I began getting the AARP magazine a few years back. You know what that means; I am, as they say, "Of an age..." The first years were harder, I began to think of all the things I would never do. I would never be a trapeze artist. I would never run a marathon (I don't think). I would never have lovely hands, even though I now had the discipline to take good care of my nails (aren't they lovely) the arthritis has swollen my knuckles. I am unlikely to see great-grandchildren. I waited until I was thirty-six to have a child. If she waits that long, and her daughter waits that long, I'd have to be 108 - I suppose it is possible. At this point my ability to produce financially is closing in and I realize that I will never own that stone mansion on highway seven, or a cabin on Lake Superior, much less ride the Orient Express.

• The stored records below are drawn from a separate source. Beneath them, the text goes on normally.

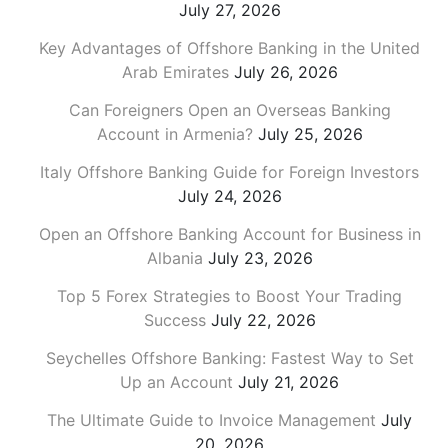
July 27, 2026
Key Advantages of Offshore Banking in the United
Arab Emirates
July 26, 2026
Can Foreigners Open an Overseas Banking
Account in Armenia?
July 25, 2026
Italy Offshore Banking Guide for Foreign Investors
July 24, 2026
Open an Offshore Banking Account for Business in
Albania
July 23, 2026
Top 5 Forex Strategies to Boost Your Trading
Success
July 22, 2026
Seychelles Offshore Banking: Fastest Way to Set
Up an Account
July 21, 2026
The Ultimate Guide to Invoice Management
July
20, 2026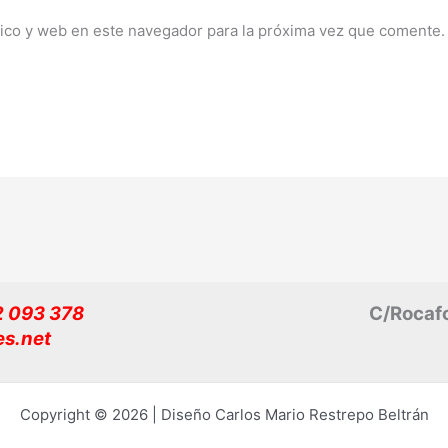
ico y web en este navegador para la próxima vez que comente.
32 093 378
C/Rocafo
es.net
Copyright © 2026 | Diseño Carlos Mario Restrepo Beltrán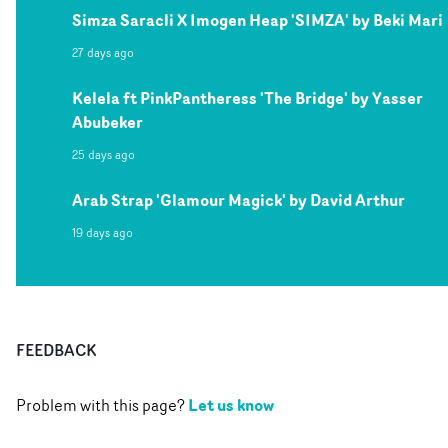
Simza Saracli X Imogen Heap 'SIMZA' by Beki Mari
27 days ago
Kelela ft PinkPantheress 'The Bridge' by Yasser
Abubeker
25 days ago
Arab Strap 'Glamour Magick' by David Arthur
19 days ago
FEEDBACK
Let us know
Problem with this page?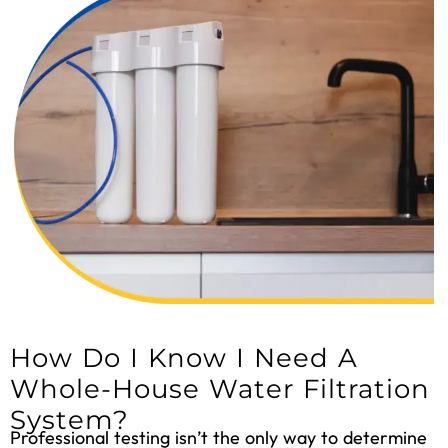
How Do I Know I Need A
Whole-House Water Filtration
System?
Professional testing isn’t the only way to determine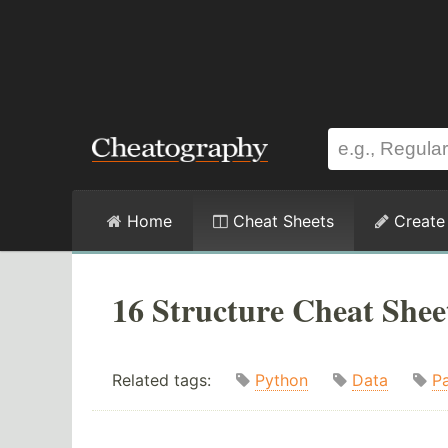
Home
Cheat Sheets
Create
16 Structure Cheat Shee
Related tags:
Python
Data
P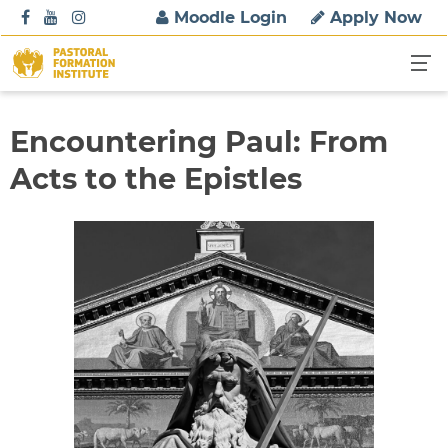
S
Moodle Login
Apply Now
k
i
p
t
o
Encountering Paul: From
c
Acts to the Epistles
o
n
t
e
n
t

And yet the possibilities are still limitless, infinite, I have realized. There are things I can't, won't, do but the things I could do are endless. I am not likely to visit every lake in Minnesota (have about 9500 of them to go). But I could drive a boat along the whole shoreline of Lake Minnetonka. I am not likely to take a solo trip down the whole length of the Mississippi, but I could canoe for a mile at a number of points along it. Or walk a mile at the beginning and at the end. I am not going to start a gardening business but I could pull a weed in my yard every minute of every day, I think. Or how about get a purple ribbon at the country fair for my roses?

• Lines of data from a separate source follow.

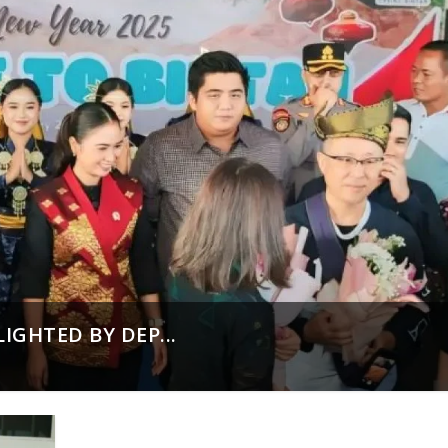
IGHTED BY DEP...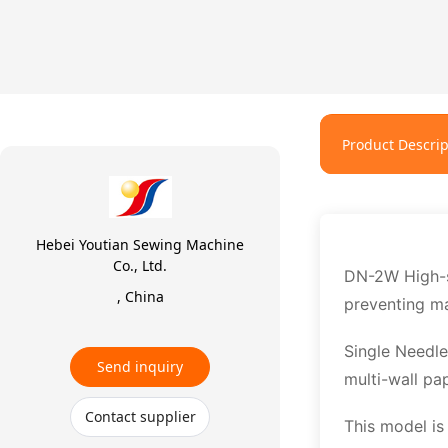
Product Descrip
Hebei Youtian Sewing Machine
Co., Ltd.
DN-2W High-sp
, China
preventing ma
Single Needle
Send inquiry
multi-wall pa
Contact supplier
This model i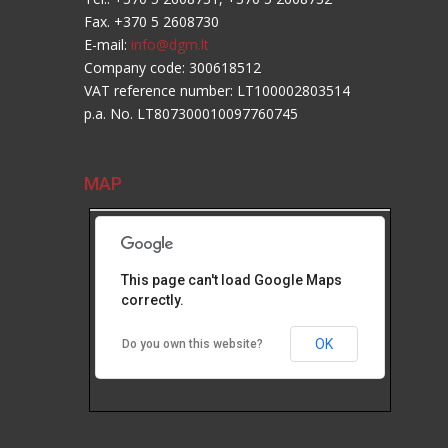
Fax. +370 5 2608730
E-mail:
info@dgm.lt
Company code: 300618512
VAT reference number: LT100002803514
p.a. No. LT807300010097760745
MAP
This page can't load Google Maps
correctly.
OK
Do you own this website?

I am never going to be the President of the United Sates of America, but I could send him (or her) a letter on the first of every month, or every Sunday, or every day, or an email every hour – you get the idea. Possibilities are endless.

I will not discover the cure for cancer, but I can work on making the last days of a cancer patient better with support of a family who is going through such a time. Or I may be able to be involved in the on-going work with the local hospital to build up its hospice system. Or I could join a group working to change the Medicare laws for better support of hospice. Or contact my local state representative to find out what kind of legislation he or she is thinking about that might affect these issues. Or I could give a donation to one of the cancer charities or walk in the 5k to raise money and awareness. Or put together a hospice study at church. I could read up on a certain kind of cancer so that I can figure out how I could be helpful.

The point is this, that while my infinity doesn't include every possibility it does include an endless number of possibilities? So if you're now of AARP age, or any age – know that the possibilities we still have are endless, we just have to imagine things in a new way.